In essence, what we’ve chosen in Afghanistan and northwest Pakistan is a kind of “frozen conflict,” in which a war is pursued without any vision of an endgame, and that’s actually the point. “Frozen conflict” is a term you’re more likely to hear applied to the borderlands of Vladimir Putin’s Russia, where the Kremlin has encouraged low-grade civil wars (in the Caucasus, in Moldova, now Ukraine) thatare designed to just percolate and fester, keeping Moscow’s former satellites from turning fully to the West.

But while America’s motives are very different, we have this much in common with Putin: We, too, see advantages in managing conflicts, intervening just so far and no further, keeping a hand in (or a drone above) without seeking a final victory or a final peace. That’s true of the AfPak wars; it’s true for now of our interventions against the Islamic State in Iraq and Syria; it’s true of smaller antiterrorism forays the world over. It’s even true of our quasi-conflict with Putin himself: He wants to divide and destabilize Ukraine without actually conquering it, we want to limit his gains without provoking escalation, and the result is grinding violence without much chance of resolution.

A few weeks ago, I wrote that President Obama’s grand strategy (such as it is) is defined by a desire to lay down some of the burdens of the Pax Americana. I also wrote that it’s nearly impossible for a superpower to simply slip into a supporting role. Combine Obama’s vision with that Atlas-Can’t-Shrug reality, and frozen conflicts are the near-inevitable result: In theater after theater, this administration has us in just far enough to shape events, but without a plan to win it.

Over the next 18 months, you’re going to hear Republican politicians and — barring a Rand Paul upset — the eventual Republican nominee campaigning vigorously against this state of play, and arguing that America should be fighting more to win and less to draw. Napoleon’s maxim, “When you set out to take Vienna, take Vienna,” will be repurposed as a critique of this president and all his many half-fought, un-won wars.

That critique will have some teeth. Even frozen conflicts cost lives and treasure (and invite blowback), the world has grown more dangerous and chaotic across Obama’s second term, and the sense that American policy makers are constantly playing not to lose is plainly informing the calculations made in Moscow, Tehran and Beijing.

The problem is that Republican hawks have too many wars where they seem intent on turning up the heat, too many Viennas that they want to take at once. There is no sign as yet that the president’s would-be successors have clear strategic priorities; instead, the tendency is to treat every conflict that comes into the headlines, whether it involves Libya or Iran, Syria or Ukraine, AfPak or the Islamic State, as a theater where there’s no substitute for American-led victory.

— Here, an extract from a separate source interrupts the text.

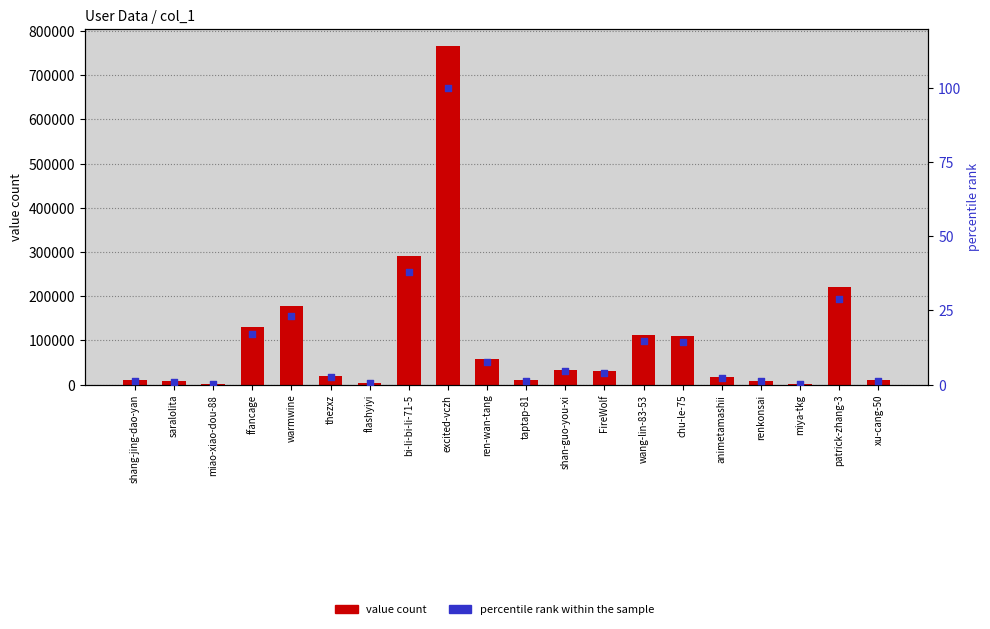

What are all the series names shown in the legend?

value count, percentile rank within the sample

Some of this is just posturing, and if elected no G.O.P. president (well, except maybe Lindsey Graham) would actually escalate militarily on every front at once. But it isn’t exactly clear what they would do, because their critique of Obama scores points without acknowledging the real limits on American power — and the structural, and not just ideological, realities behind the decisions that he’s made.There may be cases where America needs to fight to win, enemies that we need to actually defeat instead of managing. But there are also wars that shouldn’t be joined at all, and situations where a kind of frozen conflict really is the best out of our bad options. So the test facing this president’s would-be successors, the challenge that should be posed to them as candidates, is to tell us which kind of war is which.